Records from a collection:

++++

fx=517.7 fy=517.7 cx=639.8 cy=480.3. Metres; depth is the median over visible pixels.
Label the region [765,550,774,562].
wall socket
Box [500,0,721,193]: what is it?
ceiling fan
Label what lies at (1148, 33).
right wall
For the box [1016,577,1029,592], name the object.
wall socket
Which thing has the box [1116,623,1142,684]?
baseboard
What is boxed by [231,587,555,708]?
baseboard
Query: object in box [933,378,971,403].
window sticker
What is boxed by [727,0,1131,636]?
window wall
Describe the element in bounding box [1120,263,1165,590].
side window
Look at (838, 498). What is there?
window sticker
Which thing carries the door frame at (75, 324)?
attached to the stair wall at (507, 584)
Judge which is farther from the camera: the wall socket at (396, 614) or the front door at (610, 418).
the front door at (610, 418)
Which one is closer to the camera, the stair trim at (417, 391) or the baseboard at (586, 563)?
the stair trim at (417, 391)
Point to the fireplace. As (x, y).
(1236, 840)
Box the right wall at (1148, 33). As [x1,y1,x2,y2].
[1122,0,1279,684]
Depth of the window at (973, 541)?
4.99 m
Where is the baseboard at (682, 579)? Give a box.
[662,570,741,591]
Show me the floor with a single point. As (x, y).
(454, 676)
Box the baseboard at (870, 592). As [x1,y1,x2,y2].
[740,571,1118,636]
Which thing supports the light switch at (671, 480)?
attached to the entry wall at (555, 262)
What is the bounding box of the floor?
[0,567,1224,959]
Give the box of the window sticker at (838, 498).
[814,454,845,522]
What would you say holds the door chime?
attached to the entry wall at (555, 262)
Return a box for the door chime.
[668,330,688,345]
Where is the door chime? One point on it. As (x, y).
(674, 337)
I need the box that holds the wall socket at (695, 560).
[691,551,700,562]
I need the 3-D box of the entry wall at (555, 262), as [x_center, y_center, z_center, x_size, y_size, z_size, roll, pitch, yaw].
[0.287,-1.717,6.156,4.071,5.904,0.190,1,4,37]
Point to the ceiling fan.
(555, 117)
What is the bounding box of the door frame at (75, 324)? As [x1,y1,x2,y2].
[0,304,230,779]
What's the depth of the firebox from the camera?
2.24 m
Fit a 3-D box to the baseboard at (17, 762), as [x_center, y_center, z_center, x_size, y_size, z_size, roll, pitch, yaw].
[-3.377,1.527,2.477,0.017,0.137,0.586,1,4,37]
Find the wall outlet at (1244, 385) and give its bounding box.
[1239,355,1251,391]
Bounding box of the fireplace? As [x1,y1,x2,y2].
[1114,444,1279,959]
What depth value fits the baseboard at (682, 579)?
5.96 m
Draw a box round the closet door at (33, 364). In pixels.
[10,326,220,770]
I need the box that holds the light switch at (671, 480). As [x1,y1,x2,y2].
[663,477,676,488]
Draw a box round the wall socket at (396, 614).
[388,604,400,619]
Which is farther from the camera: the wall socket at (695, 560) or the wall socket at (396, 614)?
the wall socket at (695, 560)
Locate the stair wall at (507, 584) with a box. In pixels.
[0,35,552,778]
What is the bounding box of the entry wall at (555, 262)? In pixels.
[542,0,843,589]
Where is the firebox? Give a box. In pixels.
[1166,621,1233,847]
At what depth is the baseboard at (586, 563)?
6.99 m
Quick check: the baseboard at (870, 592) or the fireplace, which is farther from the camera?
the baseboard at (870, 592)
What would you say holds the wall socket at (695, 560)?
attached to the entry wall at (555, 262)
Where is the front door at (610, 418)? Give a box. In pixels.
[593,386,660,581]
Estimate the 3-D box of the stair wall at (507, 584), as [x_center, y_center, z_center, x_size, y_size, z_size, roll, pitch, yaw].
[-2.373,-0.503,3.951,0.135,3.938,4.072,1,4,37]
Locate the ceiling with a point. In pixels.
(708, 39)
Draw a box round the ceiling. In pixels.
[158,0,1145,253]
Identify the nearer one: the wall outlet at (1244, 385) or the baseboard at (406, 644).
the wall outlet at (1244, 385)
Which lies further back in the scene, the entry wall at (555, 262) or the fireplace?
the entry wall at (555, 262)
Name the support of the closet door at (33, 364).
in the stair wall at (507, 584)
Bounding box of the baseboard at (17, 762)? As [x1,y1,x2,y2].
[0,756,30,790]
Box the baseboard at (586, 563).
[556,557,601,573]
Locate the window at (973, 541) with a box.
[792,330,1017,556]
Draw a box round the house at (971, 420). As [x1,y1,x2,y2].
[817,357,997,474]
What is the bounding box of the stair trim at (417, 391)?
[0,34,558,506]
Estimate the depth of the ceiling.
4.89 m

++++

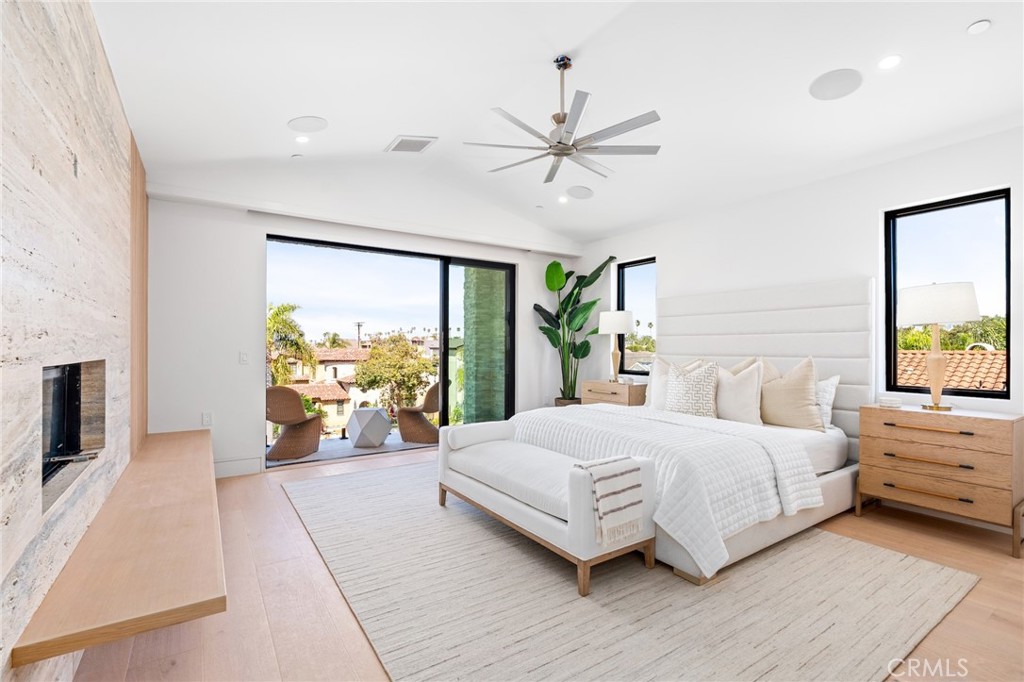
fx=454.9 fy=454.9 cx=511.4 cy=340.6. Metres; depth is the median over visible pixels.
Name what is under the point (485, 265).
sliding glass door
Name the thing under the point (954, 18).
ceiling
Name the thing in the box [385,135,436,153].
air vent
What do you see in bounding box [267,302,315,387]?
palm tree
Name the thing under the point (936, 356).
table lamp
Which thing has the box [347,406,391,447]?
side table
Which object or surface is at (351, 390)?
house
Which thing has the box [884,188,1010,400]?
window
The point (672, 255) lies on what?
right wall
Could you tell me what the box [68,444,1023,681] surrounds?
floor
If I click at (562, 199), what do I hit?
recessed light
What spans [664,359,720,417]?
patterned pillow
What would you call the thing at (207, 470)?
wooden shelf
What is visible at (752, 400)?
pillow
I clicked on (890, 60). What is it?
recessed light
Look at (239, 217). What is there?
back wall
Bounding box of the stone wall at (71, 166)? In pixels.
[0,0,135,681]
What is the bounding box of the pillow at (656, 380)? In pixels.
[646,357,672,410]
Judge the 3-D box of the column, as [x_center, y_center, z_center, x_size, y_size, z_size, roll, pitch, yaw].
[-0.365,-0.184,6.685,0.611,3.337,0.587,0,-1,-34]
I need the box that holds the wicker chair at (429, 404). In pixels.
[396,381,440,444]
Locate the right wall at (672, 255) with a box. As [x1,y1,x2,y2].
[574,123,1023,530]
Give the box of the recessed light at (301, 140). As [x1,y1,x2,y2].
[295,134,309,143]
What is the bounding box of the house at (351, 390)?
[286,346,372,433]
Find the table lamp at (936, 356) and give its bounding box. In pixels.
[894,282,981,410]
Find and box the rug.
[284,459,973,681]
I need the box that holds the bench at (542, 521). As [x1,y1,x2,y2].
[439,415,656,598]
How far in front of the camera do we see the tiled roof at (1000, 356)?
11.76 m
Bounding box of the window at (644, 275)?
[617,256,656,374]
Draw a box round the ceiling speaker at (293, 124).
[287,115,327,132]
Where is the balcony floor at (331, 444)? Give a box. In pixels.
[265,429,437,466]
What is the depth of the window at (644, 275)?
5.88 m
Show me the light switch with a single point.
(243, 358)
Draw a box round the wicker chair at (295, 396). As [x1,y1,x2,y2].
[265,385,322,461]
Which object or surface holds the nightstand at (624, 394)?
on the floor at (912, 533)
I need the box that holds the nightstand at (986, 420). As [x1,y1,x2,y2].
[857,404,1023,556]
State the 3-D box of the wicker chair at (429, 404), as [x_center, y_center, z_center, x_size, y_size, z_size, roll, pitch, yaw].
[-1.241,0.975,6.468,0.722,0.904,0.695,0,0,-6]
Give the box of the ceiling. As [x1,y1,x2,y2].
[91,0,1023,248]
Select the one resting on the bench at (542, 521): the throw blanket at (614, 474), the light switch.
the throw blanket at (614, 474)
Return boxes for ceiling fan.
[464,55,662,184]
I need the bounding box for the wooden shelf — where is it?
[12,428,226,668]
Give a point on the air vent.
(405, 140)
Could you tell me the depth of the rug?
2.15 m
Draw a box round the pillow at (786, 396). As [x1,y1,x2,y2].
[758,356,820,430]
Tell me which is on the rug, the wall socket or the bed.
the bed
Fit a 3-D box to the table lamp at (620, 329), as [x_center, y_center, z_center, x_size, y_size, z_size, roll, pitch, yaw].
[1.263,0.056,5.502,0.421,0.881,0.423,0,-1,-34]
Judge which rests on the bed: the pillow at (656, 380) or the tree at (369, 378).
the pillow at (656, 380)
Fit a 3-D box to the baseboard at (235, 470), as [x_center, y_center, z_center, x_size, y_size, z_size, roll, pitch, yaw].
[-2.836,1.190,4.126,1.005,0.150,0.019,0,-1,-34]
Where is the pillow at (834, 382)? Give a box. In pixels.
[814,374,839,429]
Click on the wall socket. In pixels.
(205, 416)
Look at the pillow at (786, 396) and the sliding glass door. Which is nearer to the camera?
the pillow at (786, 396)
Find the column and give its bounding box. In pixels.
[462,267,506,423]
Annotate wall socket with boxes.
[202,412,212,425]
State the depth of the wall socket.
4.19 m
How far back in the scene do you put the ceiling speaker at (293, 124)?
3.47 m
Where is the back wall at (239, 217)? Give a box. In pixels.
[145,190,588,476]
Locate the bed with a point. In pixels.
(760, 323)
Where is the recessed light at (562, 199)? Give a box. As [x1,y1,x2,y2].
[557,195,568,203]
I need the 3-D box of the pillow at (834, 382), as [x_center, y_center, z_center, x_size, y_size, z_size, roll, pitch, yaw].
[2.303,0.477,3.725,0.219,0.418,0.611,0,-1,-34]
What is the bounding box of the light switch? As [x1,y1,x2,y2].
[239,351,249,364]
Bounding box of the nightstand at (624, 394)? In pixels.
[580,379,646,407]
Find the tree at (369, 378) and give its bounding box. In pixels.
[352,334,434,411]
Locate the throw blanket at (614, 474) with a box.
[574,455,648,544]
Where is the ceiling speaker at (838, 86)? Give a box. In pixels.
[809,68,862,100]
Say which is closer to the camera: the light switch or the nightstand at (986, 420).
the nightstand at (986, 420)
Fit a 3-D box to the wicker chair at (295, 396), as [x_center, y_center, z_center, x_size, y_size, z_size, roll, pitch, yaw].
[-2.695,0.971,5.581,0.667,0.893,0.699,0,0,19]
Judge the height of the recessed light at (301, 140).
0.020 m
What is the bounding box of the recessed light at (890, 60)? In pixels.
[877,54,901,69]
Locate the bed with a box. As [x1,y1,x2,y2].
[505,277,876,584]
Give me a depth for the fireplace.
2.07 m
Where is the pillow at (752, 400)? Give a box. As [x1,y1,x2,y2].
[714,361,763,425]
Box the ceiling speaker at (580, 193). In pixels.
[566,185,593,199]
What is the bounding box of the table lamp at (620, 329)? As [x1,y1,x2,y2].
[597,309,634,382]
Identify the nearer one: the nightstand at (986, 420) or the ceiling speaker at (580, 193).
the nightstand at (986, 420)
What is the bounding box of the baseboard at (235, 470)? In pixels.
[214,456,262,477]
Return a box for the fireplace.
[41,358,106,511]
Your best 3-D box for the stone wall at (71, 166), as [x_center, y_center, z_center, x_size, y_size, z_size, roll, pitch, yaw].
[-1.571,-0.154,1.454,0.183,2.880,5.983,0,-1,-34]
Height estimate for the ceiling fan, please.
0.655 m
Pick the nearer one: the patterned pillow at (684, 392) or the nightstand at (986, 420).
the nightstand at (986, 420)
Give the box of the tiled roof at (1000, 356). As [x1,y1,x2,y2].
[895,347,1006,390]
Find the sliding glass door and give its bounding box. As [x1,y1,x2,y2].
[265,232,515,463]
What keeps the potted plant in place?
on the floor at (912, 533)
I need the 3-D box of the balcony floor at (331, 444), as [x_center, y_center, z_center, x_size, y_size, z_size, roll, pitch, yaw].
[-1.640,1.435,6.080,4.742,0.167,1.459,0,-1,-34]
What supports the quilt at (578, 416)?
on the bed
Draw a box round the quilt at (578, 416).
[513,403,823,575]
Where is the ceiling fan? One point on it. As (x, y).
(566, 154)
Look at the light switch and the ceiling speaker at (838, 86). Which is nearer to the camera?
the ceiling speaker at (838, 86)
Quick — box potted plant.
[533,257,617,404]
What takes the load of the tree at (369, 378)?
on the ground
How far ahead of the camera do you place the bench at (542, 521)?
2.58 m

++++

_Work instruction_: Write out every line of the data that holds the word "over".

_Task response_:
fx=517.7 fy=517.7 cx=639.8 cy=480.3. Metres; depth is the median over visible pixels.
fx=454.9 fy=454.9 cx=511.4 cy=340.6. Metres; depth is the median over visible pixels.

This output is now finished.